First the bad news. He said that tourism globally is expected to flatten out, with zero or even negative growth this year, which hasn’t happened since the SARS epidemic in Asia in 2003. Adding a note of optimism he added, “Tourism is not collapsing. It is bending in the storm, but it is withstanding it.” And in every crisis, he said, there are opportunities for those who are able to react. “The crisis is a privileged moment for creativity,” he said.
How tourism can survive the financial downturn
While some traditional tourist destinations, such as the Mediterranean, are dealing with the crisis by simply trimming their sails, so to speak, and preparing to wait out the storm, others are facing the challenge head on.
He advised a course of adapting existing offerings to the means of the clientele, employing technological and marketing innovations to offer new products, increasing flexibility in order to adapt to the increase in internet bookings, and being creative.
“Creativity is a key for success in beginning of the 21st century,” he said.
This is a concept that Jeju tourism has already embraced, notably with the new tourism slogan, “Only Jeju Island,” but also with a greater focus on promoting the unique cultural aspects of Jeju to visitors. “The cultural personality specific to a country or to a destination thus become essential,” he said. “The local must assert itself in a global market.”
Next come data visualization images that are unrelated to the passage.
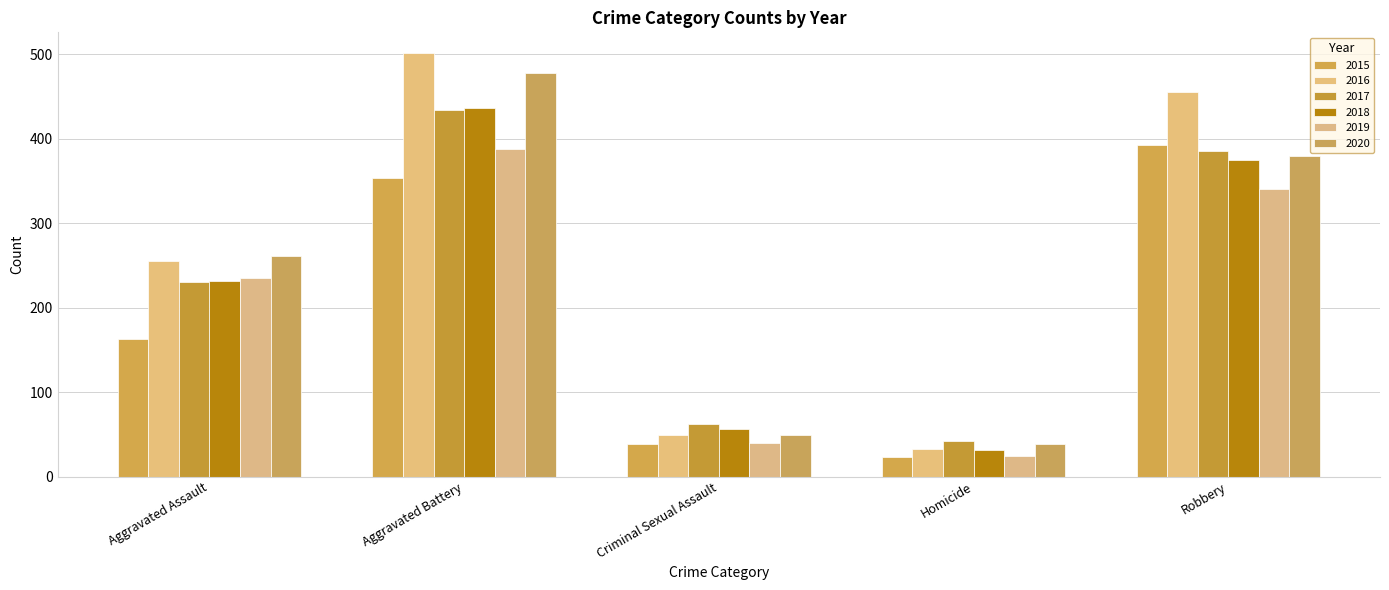

Reading right to left, what are all the values shown in this chart?

2015: Robbery=393	Homicide=23	Criminal Sexual Assault=38	Aggravated Battery=354	Aggravated Assault=163
2016: Robbery=455	Homicide=33	Criminal Sexual Assault=49	Aggravated Battery=501	Aggravated Assault=255
2017: Robbery=386	Homicide=42	Criminal Sexual Assault=62	Aggravated Battery=434	Aggravated Assault=230
2018: Robbery=375	Homicide=31	Criminal Sexual Assault=56	Aggravated Battery=436	Aggravated Assault=231
2019: Robbery=340	Homicide=24	Criminal Sexual Assault=40	Aggravated Battery=388	Aggravated Assault=235
2020: Robbery=379	Homicide=39	Criminal Sexual Assault=49	Aggravated Battery=478	Aggravated Assault=261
He went on to say that preserving a destination’s “cultural roots” in order to assert its personality must be combined with looking to the future and “unleashing the forces of cultural creation.” Korea is on the cusp of this movement, with a combined culture, media, sports and tourism ministerial department.
Refocus on cultural tourism
Jeju touts its UNESCO Natural World Heritage sites as major tourist attractions, but Frangialli notes 660 of the 851 UNESCO World Heritage sites are cultural in nature.
“All over the world, places of worship and shrines constitute major tourism attractions that religions, through the monuments whose creation they engendered, place at the disposal of their faithful and make available to the curiosity of non-believers,” he said.
Many of the magnificent Buddhist temples on Jeju are beginning to cater to tourists as well as their faithful. Recently Yakchun Temple in Jungmun hosted a group of foreigners for an overnight temple stay. Unfortunately it became a media circus, with the foreigners “meditating” in the vast temple surrounded by camera-toting tourists and a local TV crew.
In Jeju-si, Gwaneum Temple includes a gift shop, and opened its doors to visitor on the occasion of Buddha’s birthday in May. Non-Buddhists were invited by monks to join in the ceremony and share food.
Frangialli acknowledged that sort of inclusion could lead to a conflict of uses and needs.
“Let us be clear: It is the needs of the faithful, especially those who are practicing, that should always be given priority, notwithstanding the fact that all efforts of course also be made to ensure that those who visit for cultural or artistic purposes are received under conditions that are acceptable to all.”
Tourism can increase cultural appreciation
While with any form of tourism there is the risk of “loving it to death,” increasing visitation can also increase awareness of the need for preservation. “Tourism is one of the best friends of the environment and of culture,” he said. For example, the Jeju Folk Village increases appreciation for the lives of Jeju’s traditional villagers, and the Jeju Stone Park illuminates the uniqueness of Jeju’s natural world.
Frangialli closed with a message that seemed to provide a glimpse into the future of tourism on Jeju: “If tourism is capable of being innovative, responsive and creative, it will help ensure the future of our heritage and our cultural life.”